Following the death of Mulrooney O’Carroll in
1532, a bitter dispute over succession arose. As siblings battled each other
for leadership of the clan, “one-eyed” Teige O’Carroll is said to have slain
his own brother, who was also a priest, as he celebrated Mass in “The Bloody
Chapel”.
However, the days of O’Carroll
occupancy were drawing to a close, and they were about to lose possession in a
suitably blood- thirsty manner. A 17th century daughter of the clan fell in
love with an English soldier named Captain Darby, who was being held prisoner
in the castle dungeons. She smuggled food to him and eventually engineered his
escape. As they were making their way down the staircase, her brother suddenly
confronted them, and the captain silenced him with a single sword thrust.

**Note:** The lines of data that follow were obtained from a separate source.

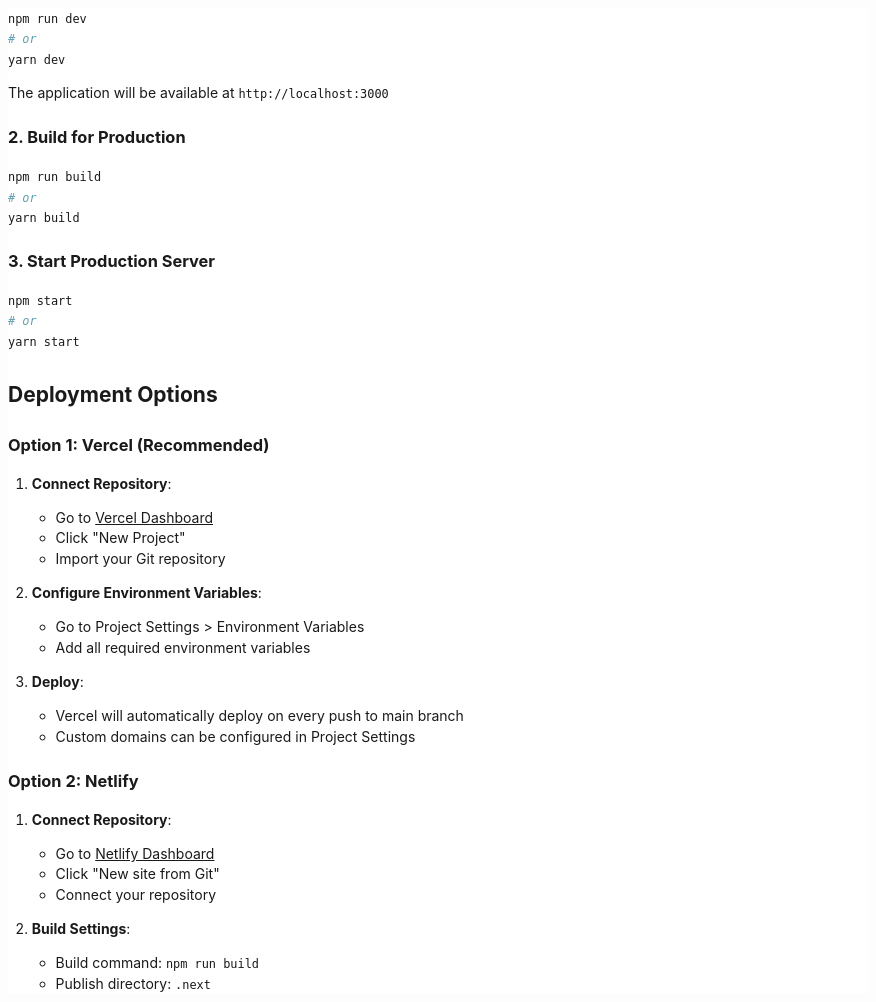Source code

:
 ```bash
npm run dev
# or
yarn dev
```

The application will be available at `http://localhost:3000`

### 2. Build for Production

```bash
npm run build
# or
yarn build
```

### 3. Start Production Server

```bash
npm start
# or
yarn start
```

## Deployment Options

### Option 1: Vercel (Recommended)

1. **Connect Repository**:

   - Go to [Vercel Dashboard](https://vercel.com/dashboard)
   - Click "New Project"
   - Import your Git repository

2. **Configure Environment Variables**:

   - Go to Project Settings > Environment Variables
   - Add all required environment variables

3. **Deploy**:
   - Vercel will automatically deploy on every push to main branch
   - Custom domains can be configured in Project Settings

### Option 2: Netlify

1. **Connect Repository**:

   - Go to [Netlify Dashboard](https://app.netlify.com)
   - Click "New site from Git"
   - Connect your repository

2. **Build Settings**:

   - Build command: `npm run build`
   - Publish directory: `.next`
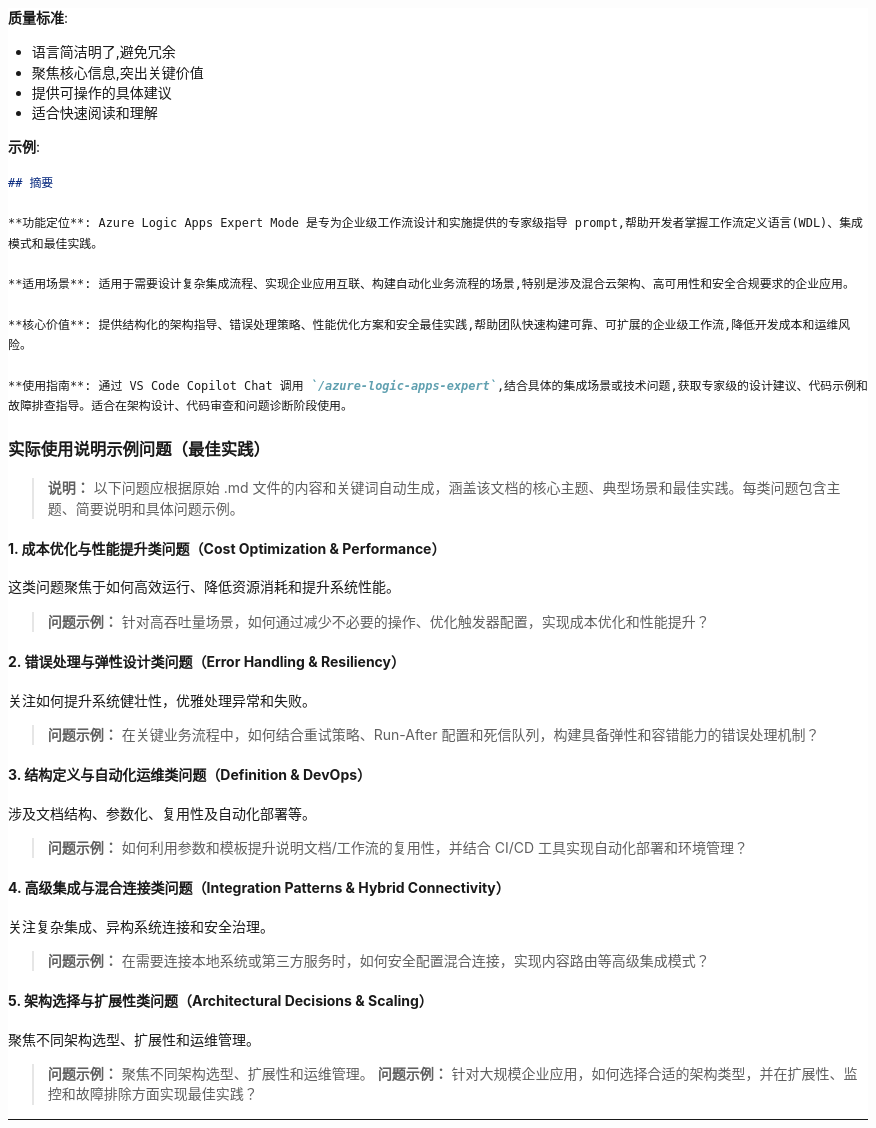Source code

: **质量标准**:
- 语言简洁明了,避免冗余
- 聚焦核心信息,突出关键价值
- 提供可操作的具体建议
- 适合快速阅读和理解

**示例**:
```markdown
## 摘要

**功能定位**: Azure Logic Apps Expert Mode 是专为企业级工作流设计和实施提供的专家级指导 prompt,帮助开发者掌握工作流定义语言(WDL)、集成模式和最佳实践。

**适用场景**: 适用于需要设计复杂集成流程、实现企业应用互联、构建自动化业务流程的场景,特别是涉及混合云架构、高可用性和安全合规要求的企业应用。

**核心价值**: 提供结构化的架构指导、错误处理策略、性能优化方案和安全最佳实践,帮助团队快速构建可靠、可扩展的企业级工作流,降低开发成本和运维风险。

**使用指南**: 通过 VS Code Copilot Chat 调用 `/azure-logic-apps-expert`,结合具体的集成场景或技术问题,获取专家级的设计建议、代码示例和故障排查指导。适合在架构设计、代码审查和问题诊断阶段使用。
```

### 实际使用说明示例问题（最佳实践）

> **说明：**
> 以下问题应根据原始 .md 文件的内容和关键词自动生成，涵盖该文档的核心主题、典型场景和最佳实践。每类问题包含主题、简要说明和具体问题示例。

#### 1. 成本优化与性能提升类问题（Cost Optimization & Performance）

这类问题聚焦于如何高效运行、降低资源消耗和提升系统性能。
> **问题示例：**
> 针对高吞吐量场景，如何通过减少不必要的操作、优化触发器配置，实现成本优化和性能提升？

#### 2. 错误处理与弹性设计类问题（Error Handling & Resiliency）

关注如何提升系统健壮性，优雅处理异常和失败。
> **问题示例：**
> 在关键业务流程中，如何结合重试策略、Run-After 配置和死信队列，构建具备弹性和容错能力的错误处理机制？

#### 3. 结构定义与自动化运维类问题（Definition & DevOps）

涉及文档结构、参数化、复用性及自动化部署等。
> **问题示例：**
> 如何利用参数和模板提升说明文档/工作流的复用性，并结合 CI/CD 工具实现自动化部署和环境管理？

#### 4. 高级集成与混合连接类问题（Integration Patterns & Hybrid Connectivity）

关注复杂集成、异构系统连接和安全治理。
> **问题示例：**
> 在需要连接本地系统或第三方服务时，如何安全配置混合连接，实现内容路由等高级集成模式？

#### 5. 架构选择与扩展性类问题（Architectural Decisions & Scaling）

聚焦不同架构选型、扩展性和运维管理。
> **问题示例：**
> 聚焦不同架构选型、扩展性和运维管理。
> **问题示例：**
> 针对大规模企业应用，如何选择合适的架构类型，并在扩展性、监控和故障排除方面实现最佳实践？

---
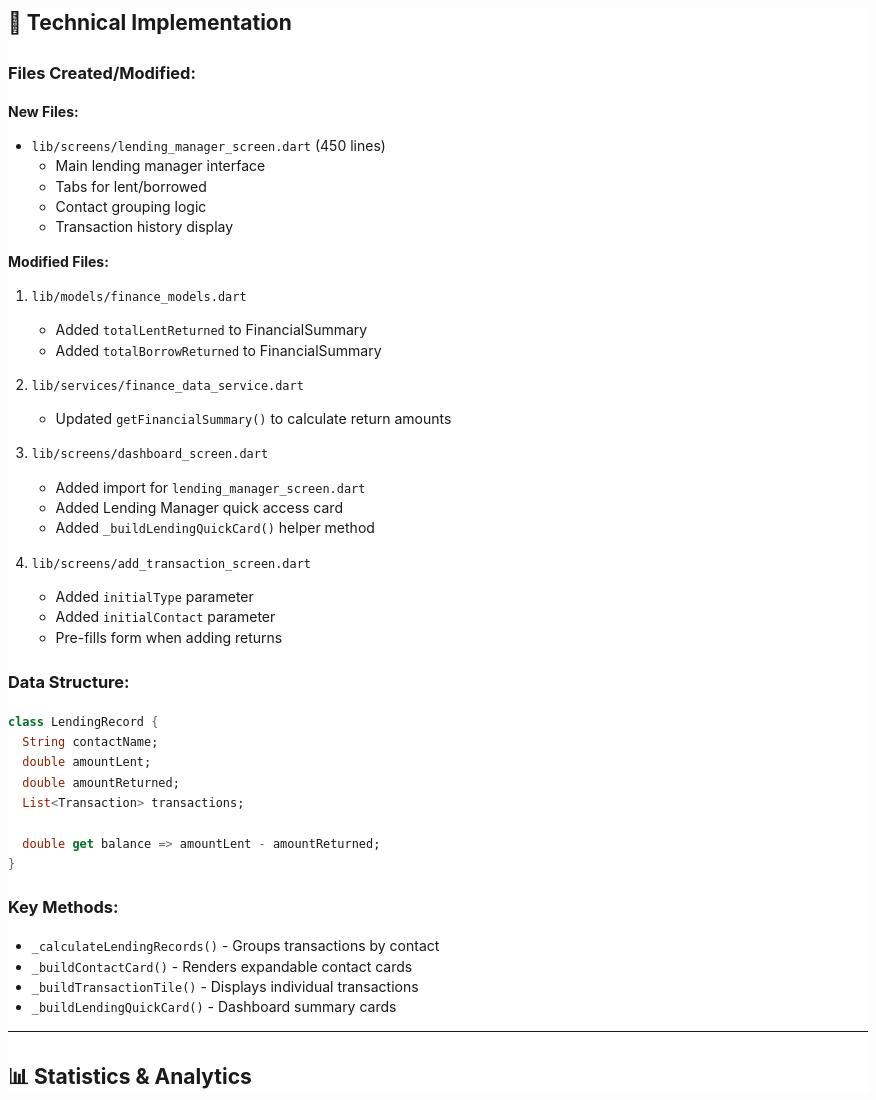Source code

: 
## 🔧 Technical Implementation

### Files Created/Modified:

**New Files:**
- `lib/screens/lending_manager_screen.dart` (450 lines)
  - Main lending manager interface
  - Tabs for lent/borrowed
  - Contact grouping logic
  - Transaction history display

**Modified Files:**
1. `lib/models/finance_models.dart`
   - Added `totalLentReturned` to FinancialSummary
   - Added `totalBorrowReturned` to FinancialSummary

2. `lib/services/finance_data_service.dart`
   - Updated `getFinancialSummary()` to calculate return amounts

3. `lib/screens/dashboard_screen.dart`
   - Added import for `lending_manager_screen.dart`
   - Added Lending Manager quick access card
   - Added `_buildLendingQuickCard()` helper method

4. `lib/screens/add_transaction_screen.dart`
   - Added `initialType` parameter
   - Added `initialContact` parameter
   - Pre-fills form when adding returns

### Data Structure:
```dart
class LendingRecord {
  String contactName;
  double amountLent;
  double amountReturned;
  List<Transaction> transactions;
  
  double get balance => amountLent - amountReturned;
}
```

### Key Methods:
- `_calculateLendingRecords()` - Groups transactions by contact
- `_buildContactCard()` - Renders expandable contact cards
- `_buildTransactionTile()` - Displays individual transactions
- `_buildLendingQuickCard()` - Dashboard summary cards

---

## 📊 Statistics & Analytics
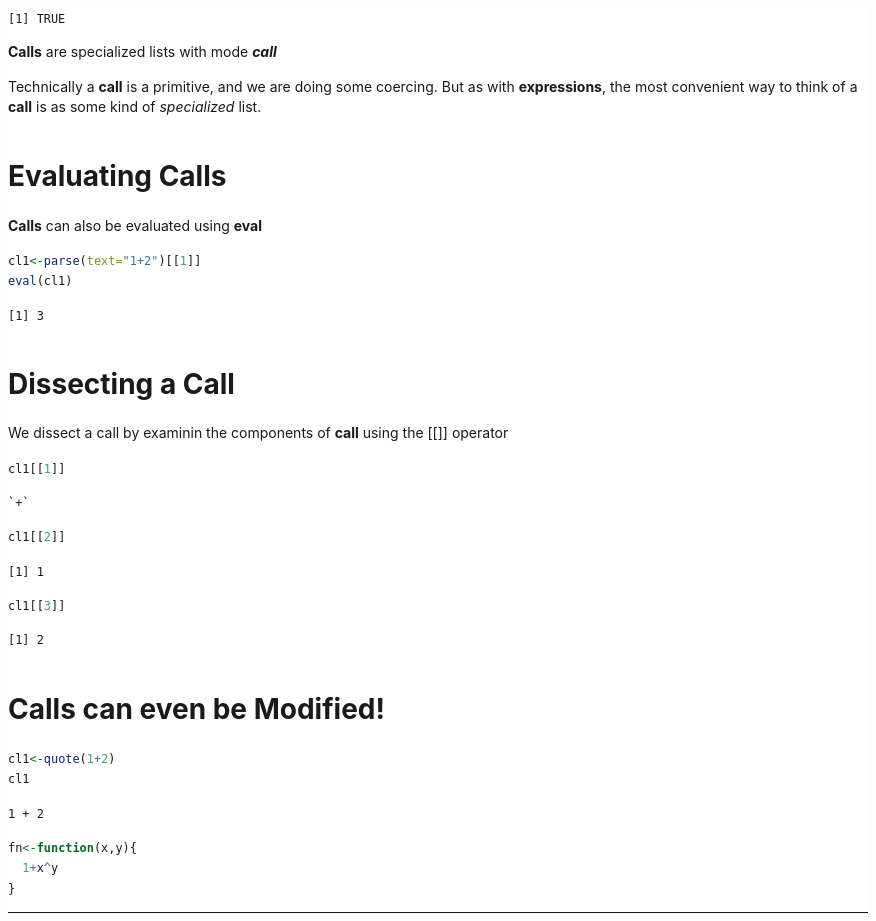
 ```
[1] TRUE
```
**Calls** are specialized lists with mode ***call***

Technically a **call** is  a primitive, and we are  doing some coercing. But as with **expressions**, the most convenient way to think of a **call** is as some kind of _specialized_ list.

Evaluating Calls
===
**Calls** can also be evaluated using **eval**

```r
cl1<-parse(text="1+2")[[1]]
eval(cl1)
```

```
[1] 3
```

Dissecting a Call
===
We dissect a call by examinin the components of **call** using the [[]] operator

```r
cl1[[1]]
```

```
`+`
```

```r
cl1[[2]]
```

```
[1] 1
```

```r
cl1[[3]]
```

```
[1] 2
```

Calls can even be Modified!
===

```r
cl1<-quote(1+2)
cl1
```

```
1 + 2
```

```r
fn<-function(x,y){
  1+x^y
}
```
***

Since
his lover then became the heiress to Leap Castle, it passed into the ownership
of the captain’s family when the two were later married.
The last of the family to own Leap
Castle was Jonathan Charles Darby who arrived here on 16th July 1880. In 1909,
his wife Mildred wrote an article for the Occult Review describing how
she had held several séances at the castle during which she had attracted the
unwelcome attentions of an elemental – a primitive and malevolent force that
attaches itself to a particular place.
Mildred Darby described how she was
“standing in the Gallery looking down at the
main floor, when I felt somebody put a hand on my shoulder. The thing was the
size of a sheep. Thin gaunt and shadowy, its eyes which seemed half decomposed
in black cavities stared into mine. The horrible smell, gave me a deadly
nausea. It was the smell of a decomposing corpse”
Mildred’s occult dabbling also
appears to have awoken other malevolent forces within the walls of Leap Castle,
and it was at this time that its fearsome reputation became firmly established.
The spirit is thought to be a primitive ghost that attaches
itself to a particular place. It is often malevolent, terrifying and
unpredictable. The Darby’s remained at Leap until 1922. Being the home of an
English family, it became the target of the Irish struggle for independence.
Destroyed by bombs and completely looted, nothing but a burned out shell
remained. The Darby's were driven out.
Following its destruction by fire
in 1922, workmen who had commenced gutting the interior, discovered an
oubliette, a small dungeon whose name, derived from the French oublier, meaning
“forget”, says it all, behind a wall of the bloody chapel. Called an oubliette simply because those put
there were then forgotten about.
This room had a drop floor and prisoners were pushed into the
room where they fell to their deaths - either impaled on a spike below, or if
they were unfortunate enough to miss the spike and die a quick death, they
slowly starved in the midst of rotting, putrid corpses. One theory is that some
of the remains were those of Scots mercenaries hired by O'Carroll who had them
murdered when it came time for payment. Mysteriously, among the bones, workmen
also found a pocket watch made in the 1840's. Could the dungeon still have been
in use back then? No-one will ever know.
Over the next seventy years, it
remained an empty shell, its fearsome reputation ensuring that the locals
shunned it, particularly at night when all manner of ghostly activity was known
to stir within its moss clad walls. From across the fields people would watch
the window of the “Bloody Chapel” suddenly light up, as though hundreds of
flickering candles were blazing within. Some, who dared walk amongst the ruins,
experienced alarming encounters with a lustrous lady wearing a billowing red
gown.
The Castle has now been restored to
its former glory and is now a family home. Do the spirits still wander through
the house? Well you’ll have to ask the present occupants.